## EXERCISE REQUIREMENTS:
From the data below, repeat exactly the lines from the line with "middle pip: (1163, 758)" to the line with "pinky tip: (1173, 866)", both included.

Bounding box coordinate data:
#####

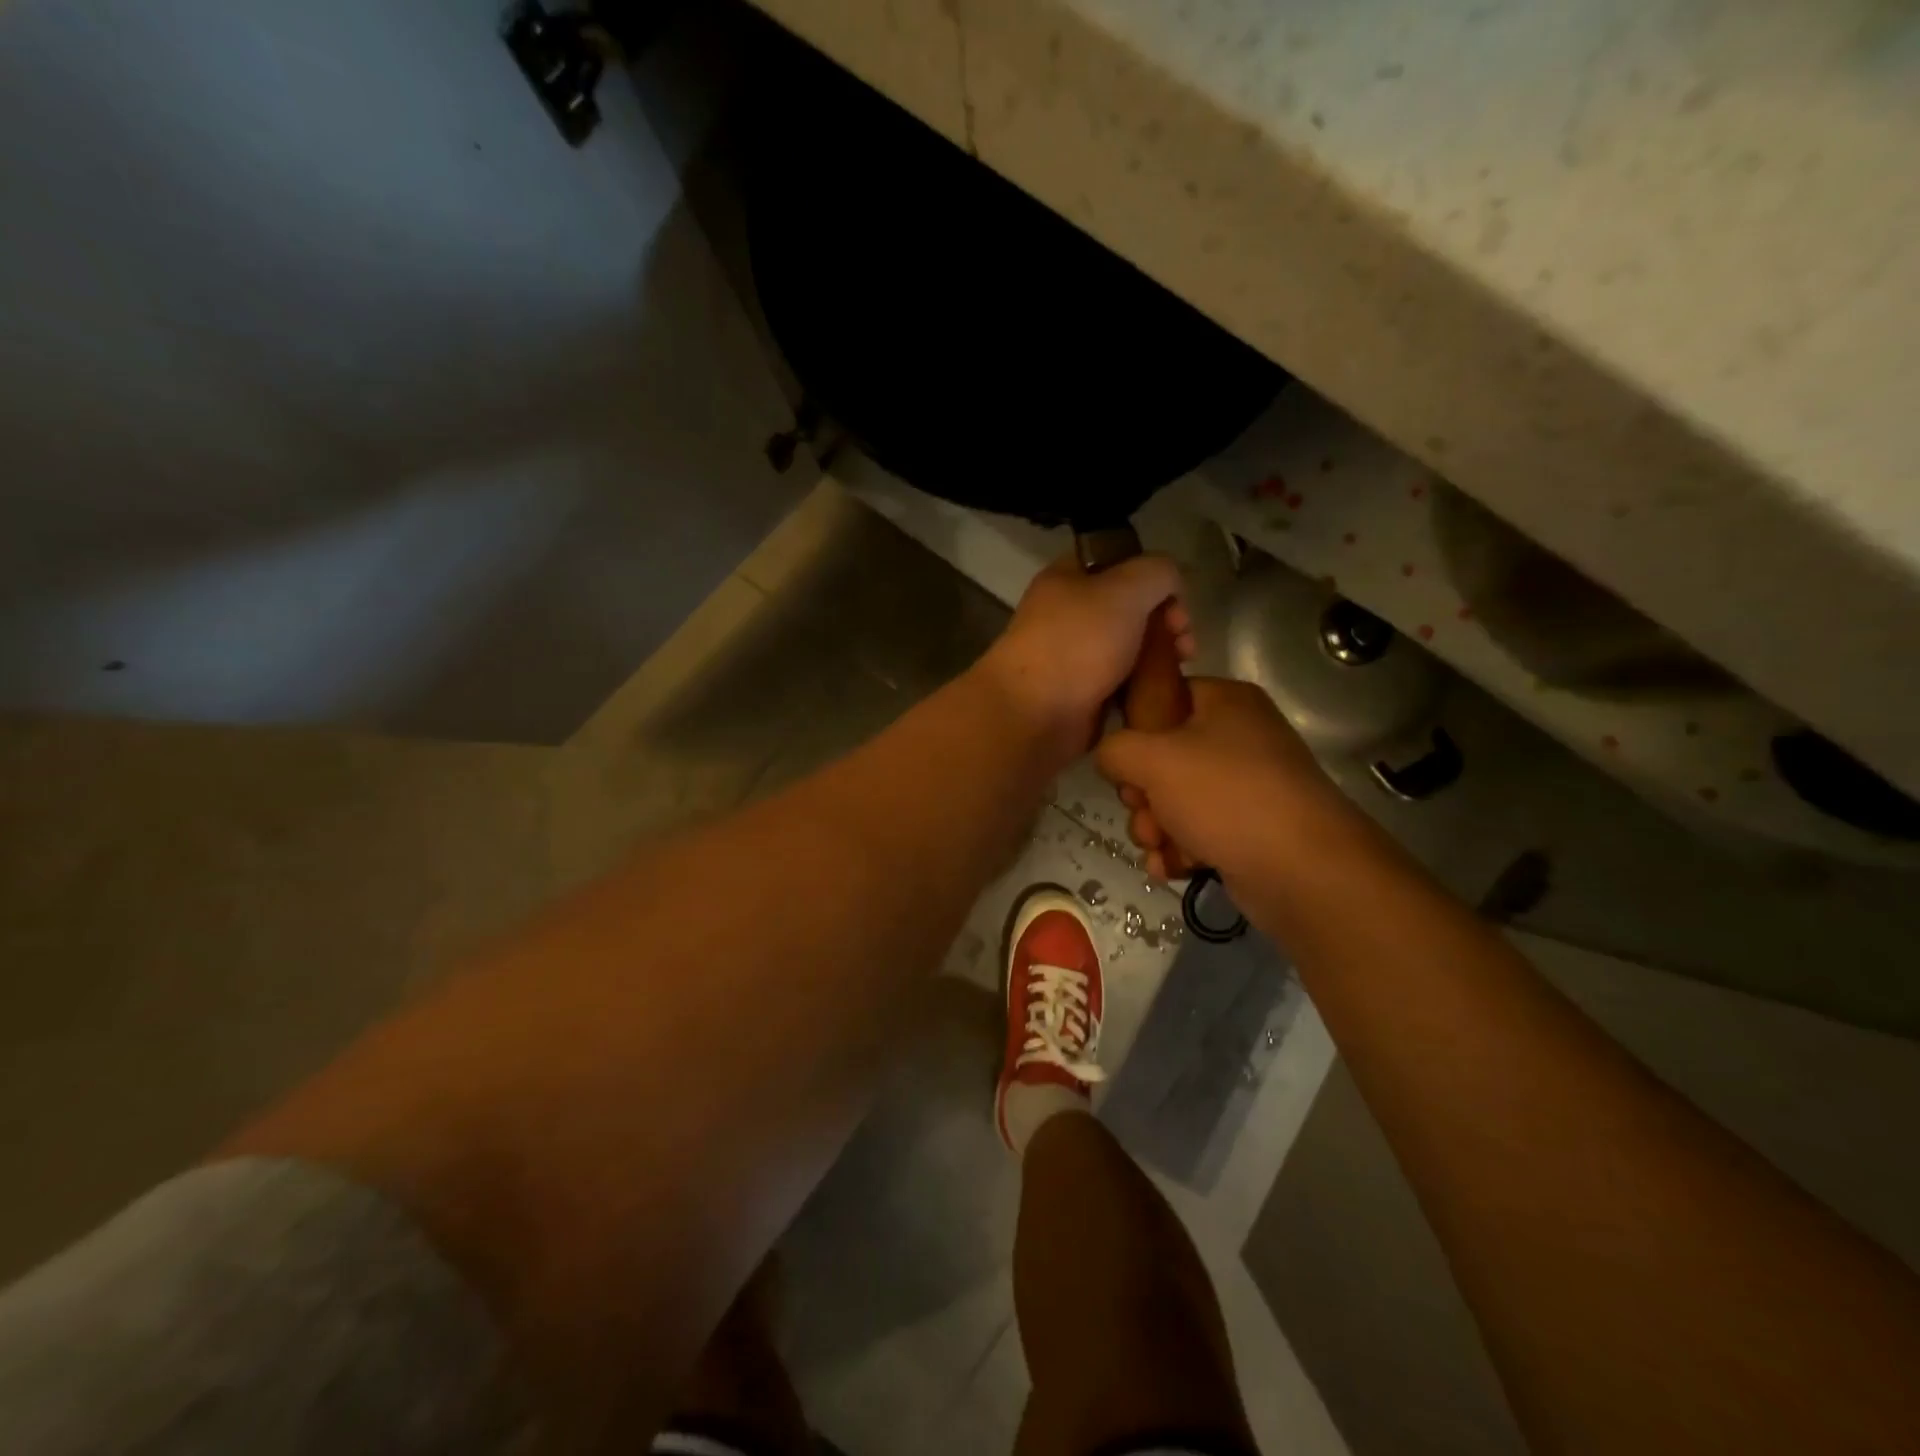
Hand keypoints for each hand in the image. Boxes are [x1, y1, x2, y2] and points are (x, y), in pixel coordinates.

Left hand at [978, 553, 1195, 765]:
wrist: (1035, 714)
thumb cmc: (1079, 643)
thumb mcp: (1126, 589)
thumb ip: (1158, 572)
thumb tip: (1171, 585)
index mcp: (1069, 578)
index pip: (1124, 563)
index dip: (1156, 578)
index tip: (1177, 603)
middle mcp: (1070, 614)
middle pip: (1133, 609)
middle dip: (1167, 622)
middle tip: (1185, 645)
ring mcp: (1076, 656)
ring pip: (1132, 648)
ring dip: (1161, 657)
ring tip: (1179, 671)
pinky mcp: (1084, 695)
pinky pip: (1125, 683)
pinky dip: (1145, 687)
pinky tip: (1162, 694)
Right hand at [1095, 677, 1342, 881]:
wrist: (1302, 870)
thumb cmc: (1225, 797)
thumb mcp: (1154, 759)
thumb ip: (1115, 748)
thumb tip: (1110, 756)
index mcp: (1225, 703)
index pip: (1164, 697)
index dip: (1135, 729)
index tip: (1125, 761)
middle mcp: (1239, 739)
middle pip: (1163, 758)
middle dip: (1142, 794)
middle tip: (1143, 810)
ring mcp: (1246, 787)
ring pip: (1175, 801)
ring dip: (1155, 827)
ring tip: (1161, 845)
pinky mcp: (1248, 829)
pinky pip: (1197, 831)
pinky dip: (1180, 849)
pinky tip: (1173, 866)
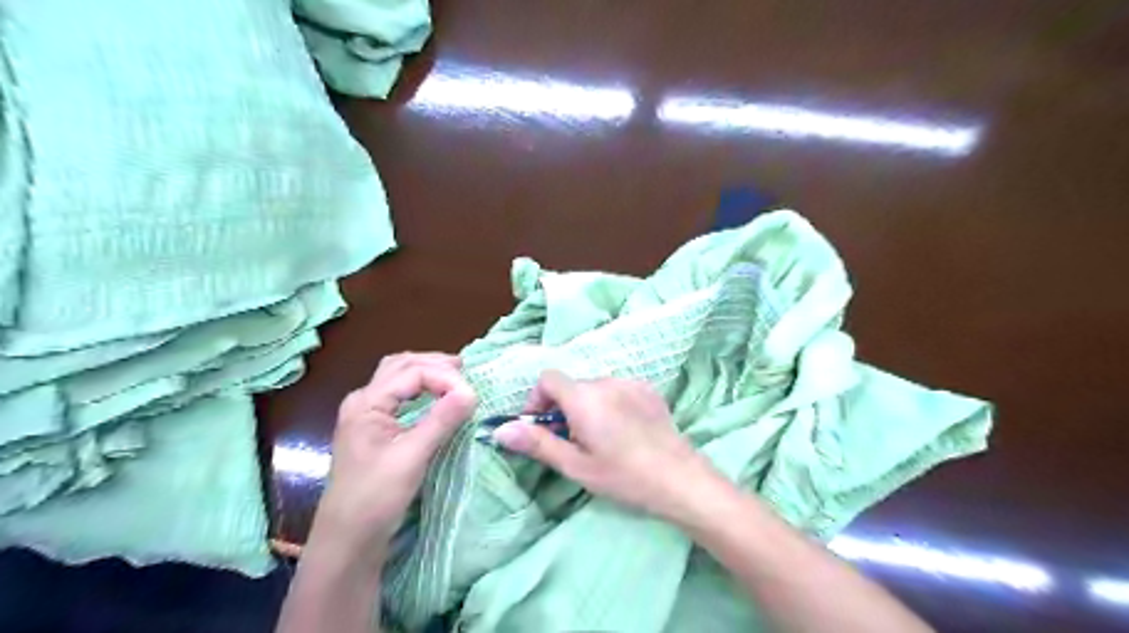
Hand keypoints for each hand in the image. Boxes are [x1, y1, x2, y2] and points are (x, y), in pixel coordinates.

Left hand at [310, 353, 477, 556]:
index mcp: (366, 403)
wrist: (347, 541)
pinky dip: (420, 388)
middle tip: (466, 371)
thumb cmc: (376, 498)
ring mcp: (365, 415)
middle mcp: (363, 401)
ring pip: (398, 377)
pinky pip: (398, 395)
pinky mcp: (373, 430)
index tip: (472, 396)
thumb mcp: (412, 457)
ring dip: (426, 372)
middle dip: (434, 364)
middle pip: (401, 365)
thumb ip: (441, 420)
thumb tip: (472, 391)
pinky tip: (436, 397)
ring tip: (455, 378)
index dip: (445, 378)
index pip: (412, 372)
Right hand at [493, 369, 721, 521]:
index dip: (537, 400)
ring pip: (595, 388)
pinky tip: (624, 431)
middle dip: (563, 408)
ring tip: (601, 439)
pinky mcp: (649, 390)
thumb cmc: (624, 476)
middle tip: (572, 442)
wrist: (681, 479)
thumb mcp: (575, 465)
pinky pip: (618, 389)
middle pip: (572, 385)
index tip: (542, 427)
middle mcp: (606, 381)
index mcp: (584, 397)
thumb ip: (537, 443)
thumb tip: (501, 430)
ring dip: (587, 406)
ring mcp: (631, 383)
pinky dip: (611, 403)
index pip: (547, 378)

#####

## RESULT FOR THIS EXERCISE:
middle pip: (1163, 758)
middle dip: (1142, 794)
middle tip: (1143, 810)
ring mcp: (1246, 787)
ring pip: (1175, 801)
ring dip: (1155, 827)
ring tip: (1161, 845)
pinky mcp: (1248, 829)
pinky pip: (1197, 831)
pinky dip: (1180, 849)
pinky tip: (1173, 866)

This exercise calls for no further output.